Voor alle duidelijkheid: de rendementsgarantie is van toepassing op verschillende types van aanvullende pensioenplannen, zoals vastebijdragen- en cash balance-plannen, alsook op het gedeelte van vasteprestatieplannen (of tebereikendoelplannen) dat gefinancierd wordt met persoonlijke bijdragen. Het gedeelte van vasteprestatieplannen dat opgebouwd wordt via premies betaald door de werkgever is niet onderworpen aan de rendementsgarantie. Bij dit soort plannen moet de uiteindelijke prestatie immers al door de werkgever worden gegarandeerd.
De rendementsgarantie wordt elk jaar opnieuw bepaald. Daarbij wordt rekening gehouden met de rendementen op de financiële markten (meer bepaald met de rente op Lineaire Obligaties of OLO’s met een duurtijd van 10 jaar). Er geldt wel steeds een minimum van 1,75% en een maximum van 3,75%. Vanaf 1 januari 2025 stijgt de minimale rendementsgarantie tot 2,50%.
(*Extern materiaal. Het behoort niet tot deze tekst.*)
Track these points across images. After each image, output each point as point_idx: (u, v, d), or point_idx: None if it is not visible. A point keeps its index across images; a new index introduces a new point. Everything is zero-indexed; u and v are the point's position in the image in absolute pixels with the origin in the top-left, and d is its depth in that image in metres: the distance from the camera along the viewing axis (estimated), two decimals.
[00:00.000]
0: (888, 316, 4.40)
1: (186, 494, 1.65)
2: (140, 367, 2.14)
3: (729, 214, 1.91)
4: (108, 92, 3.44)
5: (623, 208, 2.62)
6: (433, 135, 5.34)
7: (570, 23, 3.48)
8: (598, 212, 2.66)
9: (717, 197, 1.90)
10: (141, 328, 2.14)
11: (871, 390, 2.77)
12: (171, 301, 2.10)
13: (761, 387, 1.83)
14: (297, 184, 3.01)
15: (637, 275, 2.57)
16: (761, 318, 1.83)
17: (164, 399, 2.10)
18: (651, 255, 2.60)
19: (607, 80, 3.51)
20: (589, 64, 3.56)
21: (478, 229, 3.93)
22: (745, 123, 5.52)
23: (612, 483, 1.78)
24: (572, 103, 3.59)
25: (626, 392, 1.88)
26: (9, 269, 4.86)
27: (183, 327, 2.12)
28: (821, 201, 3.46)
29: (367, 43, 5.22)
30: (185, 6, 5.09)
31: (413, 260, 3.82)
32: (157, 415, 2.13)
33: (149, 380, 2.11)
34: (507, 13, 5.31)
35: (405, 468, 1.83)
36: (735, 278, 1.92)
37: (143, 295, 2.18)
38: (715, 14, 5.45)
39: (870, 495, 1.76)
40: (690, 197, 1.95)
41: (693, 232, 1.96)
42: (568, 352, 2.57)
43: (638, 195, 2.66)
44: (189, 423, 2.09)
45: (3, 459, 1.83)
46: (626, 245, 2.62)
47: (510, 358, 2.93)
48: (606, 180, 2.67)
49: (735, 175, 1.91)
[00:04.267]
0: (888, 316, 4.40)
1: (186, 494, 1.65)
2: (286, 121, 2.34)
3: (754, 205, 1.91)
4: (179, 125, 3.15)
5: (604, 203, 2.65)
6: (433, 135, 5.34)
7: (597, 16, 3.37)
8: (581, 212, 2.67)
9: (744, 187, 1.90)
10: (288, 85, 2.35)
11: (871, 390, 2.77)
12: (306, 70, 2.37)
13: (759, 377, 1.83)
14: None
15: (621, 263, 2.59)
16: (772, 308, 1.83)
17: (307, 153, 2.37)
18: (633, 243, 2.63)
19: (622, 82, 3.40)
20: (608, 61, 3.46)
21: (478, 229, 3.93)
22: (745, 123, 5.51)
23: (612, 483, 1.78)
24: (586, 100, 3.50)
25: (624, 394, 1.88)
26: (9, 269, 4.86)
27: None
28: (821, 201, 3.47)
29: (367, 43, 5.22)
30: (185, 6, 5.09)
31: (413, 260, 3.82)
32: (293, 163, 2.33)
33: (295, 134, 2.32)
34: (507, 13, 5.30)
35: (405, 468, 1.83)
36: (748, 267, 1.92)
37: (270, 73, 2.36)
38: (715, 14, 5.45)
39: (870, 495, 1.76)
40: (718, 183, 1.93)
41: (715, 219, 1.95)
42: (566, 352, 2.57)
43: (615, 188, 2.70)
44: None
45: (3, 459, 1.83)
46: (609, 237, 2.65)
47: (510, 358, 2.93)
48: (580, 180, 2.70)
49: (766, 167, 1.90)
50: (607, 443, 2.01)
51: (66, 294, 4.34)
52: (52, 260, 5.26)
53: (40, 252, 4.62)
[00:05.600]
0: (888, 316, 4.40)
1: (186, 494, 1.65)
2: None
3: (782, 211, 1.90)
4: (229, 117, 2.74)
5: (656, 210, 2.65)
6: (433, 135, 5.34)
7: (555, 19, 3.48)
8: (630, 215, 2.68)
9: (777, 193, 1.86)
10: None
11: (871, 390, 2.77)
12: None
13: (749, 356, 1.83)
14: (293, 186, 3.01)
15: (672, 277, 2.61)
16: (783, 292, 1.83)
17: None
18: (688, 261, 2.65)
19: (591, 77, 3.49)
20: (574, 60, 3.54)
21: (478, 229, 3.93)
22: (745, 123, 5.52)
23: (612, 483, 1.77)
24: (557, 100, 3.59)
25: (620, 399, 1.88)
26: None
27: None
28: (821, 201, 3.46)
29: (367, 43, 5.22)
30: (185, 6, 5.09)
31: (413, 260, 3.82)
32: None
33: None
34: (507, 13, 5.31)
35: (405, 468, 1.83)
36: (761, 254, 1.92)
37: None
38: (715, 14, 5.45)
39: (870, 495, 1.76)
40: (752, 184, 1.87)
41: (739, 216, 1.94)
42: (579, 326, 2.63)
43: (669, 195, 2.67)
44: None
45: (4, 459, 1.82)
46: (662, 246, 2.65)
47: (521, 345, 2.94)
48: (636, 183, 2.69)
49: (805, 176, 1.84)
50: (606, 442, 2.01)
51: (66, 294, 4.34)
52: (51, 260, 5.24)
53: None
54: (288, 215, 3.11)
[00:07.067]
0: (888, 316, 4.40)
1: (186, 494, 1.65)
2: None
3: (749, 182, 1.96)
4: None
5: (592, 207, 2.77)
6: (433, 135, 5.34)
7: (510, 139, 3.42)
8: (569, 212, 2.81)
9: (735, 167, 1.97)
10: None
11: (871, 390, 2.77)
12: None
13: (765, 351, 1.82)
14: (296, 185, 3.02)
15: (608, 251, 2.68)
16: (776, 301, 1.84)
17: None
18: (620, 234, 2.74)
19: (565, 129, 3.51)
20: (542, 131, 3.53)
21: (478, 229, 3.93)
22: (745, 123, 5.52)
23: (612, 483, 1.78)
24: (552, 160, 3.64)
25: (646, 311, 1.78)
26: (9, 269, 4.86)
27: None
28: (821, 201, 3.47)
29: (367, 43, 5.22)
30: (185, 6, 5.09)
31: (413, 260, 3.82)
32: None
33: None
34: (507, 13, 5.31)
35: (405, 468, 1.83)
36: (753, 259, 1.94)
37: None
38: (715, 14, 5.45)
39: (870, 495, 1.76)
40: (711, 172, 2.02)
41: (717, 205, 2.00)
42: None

Voor welke premies geldt de rendementsgarantie?
Een belangrijke vraag is of die rendementsgarantie enkel geldt voor de premies die vanaf 2025 gestort worden, of ook voor de reserves die eerder al in het contract opgebouwd werden. Welnu, het antwoord op de vraag hangt af van de berekeningsmethode die gevolgd wordt. Want er zijn twee formules mogelijk: een ‘horizontale’ en een ‘verticale’.
Methode 1: de horizontale methode
Hierbij blijven de rendementsgaranties uit het verleden behouden op de reserves die verworven zijn vóór de datum waarop het percentage gewijzigd werd. Bij elke nieuwe wijziging wordt dus een aparte schijf van reserves gecreëerd die deze rendementsgarantie genieten tot de wettelijke pensioenleeftijd van de aangeslotene. De toekomstige premies worden onderworpen aan het nieuwe percentage. De horizontale methode wordt meestal gevolgd door aanvullende pensioenplannen die een gewaarborgd rendement bieden (tak 21).
Methode 2: de verticale methode
Deze methode valt best te vergelijken met een spaarrekening. Elk nieuw percentage is van toepassing op alle verworven reserves en op de toekomstige premies (tot de rendementsgarantie opnieuw wijzigt). Doorgaans wordt deze methode gevolgd door aanvullende pensioenplannen die beleggen in tak 23, en waarvan het rendement dus afhangt van één of meerdere onderliggende fondsen.
De werkgever kiest de methode
Voor alle plannen sinds 2016 kiest de werkgever de methode, die ook vermeld wordt in het pensioenreglement.
Bij gebrek aan een uitdrukkelijke vermelding in het pensioenreglement alsook voor de plannen die al vóór 2016 bestonden, wordt de methode bepaald in functie van de financieringsmethode van het plan (tak 21 of tak 23). Werkgevers konden hiervan wel afwijken.
Het is enkel mogelijk om de methode te wijzigen als ook de beleggingswijze van de premies aangepast wordt.
Wanneer geldt de rendementsgarantie?
Of de premies in een groepsverzekering minstens de rendementsgarantie opgeleverd hebben, wordt berekend wanneer de medewerker met pensioen gaat of wanneer hij het bedrijf verlaat. Als bij pensionering of bij het verlaten van het bedrijf met een overdracht van de reserves naar een andere groepsverzekering blijkt dat de rendementsgarantie niet gehaald wordt, moet de werkgever bijpassen.